I don't know if you noticed, but the markets look terrible today. The Dow Jones Industrial Average (^DJI -0.98%) was down 1.1% at 2:10 p.m. EDT, while the S&P 500 and Nasdaq indices were doing about as bad. Only two of the Dow's 30 member stocks were trading in the green.

Cisco Systems (CSCO -0.52%) up 7.2%, doing more than its share to stabilize the Dow. Cisco pulled over 10 Dow points out of thin air today, all by itself. That's not small potatoes, though even Cisco's heroic efforts are a long way from stemming a nearly 200-point Dow point hemorrhage.

Cisco's secret sauce is the rock-solid fiscal third-quarter report it posted last night.

The networking giant edged out analyst targets on both the top and bottom lines, and painted a picture of strong prospects going forward.

For the fourth quarter, Cisco expects sales to decline something like 2% year over year. If that sounds bad, consider that analysts currently project a 4% revenue drop. Cisco's adjusted earnings guidance points to about $0.52 per share, just ahead of the consensus analyst target.

Cisco CEO John Chambers. Source: Cisco Systems.

More to the point, Cisco CEO John Chambers waxed downright poetic about the improving business landscape in front of him.

"We continue to be optimistic about the future opportunity," Chambers said in the earnings call with analysts. "As our customers embrace cloud, mobility, social, analytics and the Internet of Everything, they're seeing Cisco as uniquely positioned to help them build and run the highly secure environments they require."

Chambers has been talking about the Internet of Everything (also known as the Internet of Things or Industrial Internet) as a $14 trillion market for several years now. This time, he upped the ante: "We are making measurable progress connecting the $19 trillion value, we've identified in the Internet of Everything to specific business opportunities and pipelines."
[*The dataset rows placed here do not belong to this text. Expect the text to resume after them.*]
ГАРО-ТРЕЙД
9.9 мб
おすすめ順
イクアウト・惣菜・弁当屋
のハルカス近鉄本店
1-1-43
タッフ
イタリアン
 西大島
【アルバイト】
But it's not all about unlocking the long-term value of nascent megamarkets. At long last, Chambers also sees signs of a global economic recovery -- starting with the developed world.

"Our U.S. enterprise and commercial segments are usually a very good indicator of GDP slowly increasing or GDP decreasing," the Cisco CEO explained. "From a geographic perspective, total U.S. product orders grew 7% with U.S. commercial and U.S. enterprise both up by over 10%. The momentum in U.S. enterprise and commercial remains very strong."
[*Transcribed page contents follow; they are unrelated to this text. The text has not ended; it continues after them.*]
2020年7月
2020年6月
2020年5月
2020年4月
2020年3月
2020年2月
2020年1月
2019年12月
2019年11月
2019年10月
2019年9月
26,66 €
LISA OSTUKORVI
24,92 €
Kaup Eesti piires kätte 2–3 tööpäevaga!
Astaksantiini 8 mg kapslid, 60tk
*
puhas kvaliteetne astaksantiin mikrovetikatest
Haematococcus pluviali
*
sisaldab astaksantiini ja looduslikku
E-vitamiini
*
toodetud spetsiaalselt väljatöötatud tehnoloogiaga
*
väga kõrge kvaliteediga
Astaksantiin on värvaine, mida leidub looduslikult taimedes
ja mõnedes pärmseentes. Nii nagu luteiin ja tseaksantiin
That's particularly true in the big-ticket market where Cisco's largest customers buy some of its most expensive products. "In the U.S. enterprise, total deals over $1 million are up over 25% from Q3 start to Q4 start, and deals over $5 million are up more than 50%," Chambers said.

Source: Cisco Systems.

Similar trends are emerging across the Atlantic, where European customers are coming back to place large orders once again. "I think they are out of this downturn, slowly improving," Chambers said. "When I talked with our customers and the top financial people in New York which I did just a week ago, most everybody else is beginning to see very similar trends. In fact, it almost was scary because when you describe the world just like I did earlier including emerging markets and the challenges in Russia and Brazil, we could finish each other's sentences regardless of industry."

It's not 100% wine and roses, of course. All of these positive signs are counterbalanced by hard times in traditional high-growth markets. "We feel good about the U.S., good about Europe, don't feel very good about emerging markets. They are still very challenged, especially the BRICs," Chambers said.

So Cisco's big quarter actually comes across as a hint of fresh air for the global economy as a whole. It almost feels wrong to get these tidings on a day when the markets are slumping. Call me a blue-eyed optimist if you like, but I don't believe Chambers would get this rosy-cheeked unless he saw a real trend happening. Plus, Cisco is not the only bearer of good economic news right now.

Whether or not you like Cisco as an investment, this report is telling you to have some confidence in the economy -- at a time when investors just aren't feeling it.

This could be the perfect time to go dumpster-diving for some high-quality stocks that are on sale right now for all the wrong reasons.